The tribunal is situated in Cannaregio at the end of Calle de la Beccarie, overlooking Ponte Della Libertá.
THE DISPLACED
Each morning a group of displaced arrive at the dock by boat from a center on the mainland. The group ascends to the third floor where they await their turn to testify. The time spent in the tribunal waiting is stressful to most of the migrants. The secretary accompanies each migrant to the tribunal on the fourth floor. The hearing usually takes less than two hours, some times more. The desicion of the jury is given without disussion among its members. As such, every desicion is an individual concern for each memnber of the jury. If the jury finds the migrant’s testimony convincing, a residence permit is produced immediately by the notary. After having received the permit the new citicen leaves the tribunal, entering the city through the square in front of the building. At the end of the day the refused, if any , are transported back to the main land, later to return to their native contries.
THE PUBLIC
The hearings are open to the public. Sixty seats in the tribunal are intended for citizens, relatives, journalists, students and researchers. However, no interference of the testimonies is allowed. Apart from the voice of the migrant, and some muffled sound when the hands of the jury are shown after the testimony is over, the tribunal is very quiet. The square outside the tribunal is busy with people: the air is filled with anticipation and exclamations of joy and relief. Only seldom are there outbursts of anger or silent grief.
THE JURY
The jury consists of six laypeople, one from each continent. They are appointed for a month’s service by the international administrative body. Their assignment is to decide whether the displaced should be granted residency based on her or his testimony. The decision of the jury is a majority desicion where at least five of its members have to agree on the outcome. Each case is set without discussion. While in Venice, the six jurors stay in the quarters on the second floor of the tribunal building, where the meals are prepared and served by the caretakers. In the evening the jury members gather in the parlour or on the terrace to recapitulate the testimonies of the day.
THE SECRETARY
The secretary of the tribunal must speak Italian, English, Spanish and Chinese fluently.
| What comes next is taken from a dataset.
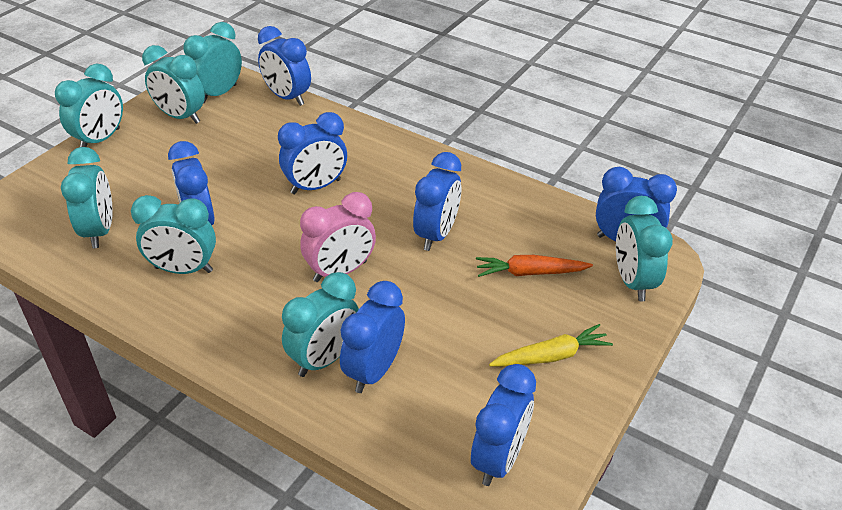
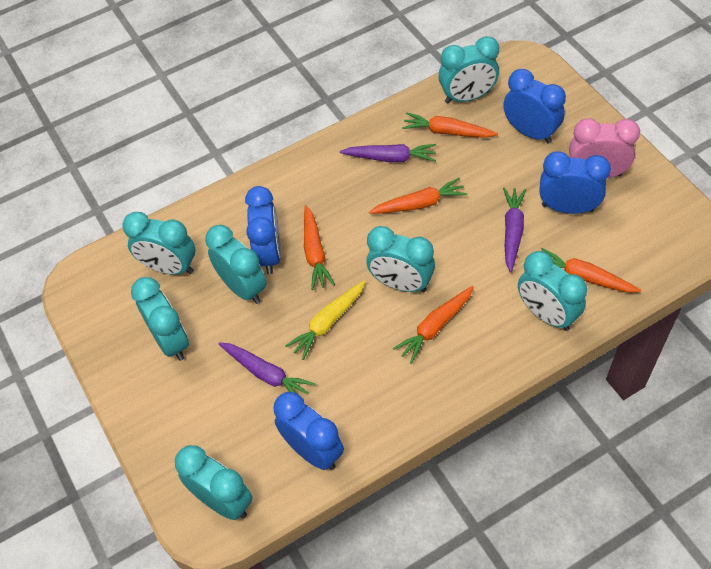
blue clock: [168,141,215,225] [258,26,311,106] [278,112,347,194] [340,281,405,393] [413,152,461,251] [471,364,536,486] [596,167,677,242] = 7 -> [245,186,281,274] [274,392,344,470] [503,69,566,143] [539,151,611,214] = 4
orange carrot: [476,255,593,277] = 1 -> [304,205,335,290] [369,178,467,214] [393,286,474,364] [402,112,498,138] [541,248,641,293] = 5
purple carrot: none = 0 -> [218,342,315,395] [340,144,436,162] [503,188,526,273] = 3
It is the secretary’s duty to facilitate the hearing procedures, set the schedules, inform each jury and the public of routines and requirements, arrange for qualified interpreters to be present when needed, and transcribe every testimony for archival purposes. The secretary is not expected to stay on for more than two years.
THE INTERPRETERS
Interpreters of Venice are summoned to the tribunal when their service is needed. In order to qualify one has to sign a non-disclosure agreement. The number of interpreters present each day depends on the origin of the migrants and the composition of the jury. The scheduling of the interpreters is organized by the secretary.
THE NOTARY
The notary is an official clerk whose role is to issue legally correct residency permits to those migrants accepted by the jury. The notary does not engage in the drama of the tribunal. While the displaced give their testimonies the notary arranges the documents and the legal stamps on the desk according to height, size and number.
THE CARETAKERS
The caretakers, a former migrant couple, maintain the daily routines in the building. They prepare meals for the displaced and look after the jury quarters and the waiting rooms. From their flat on the first floor they can reach all parts of the building. They are the only ones that have access to the stairway of the displaced.
THE ARCHIVIST
Every morning the archivist receives a file from the secretary where the testimonies of the day before are transcribed to English, Chinese and Spanish. The testimonies are archived according to date, country of origin and category. The largest categories in the archive are: war, persecution, famine, and hope. When the archivist is not filing or finding testimonies for citizens, journalists, relatives, researchers and students, he sits in his office trying to fathom the existential consequences of the outcome of the ongoing hearings.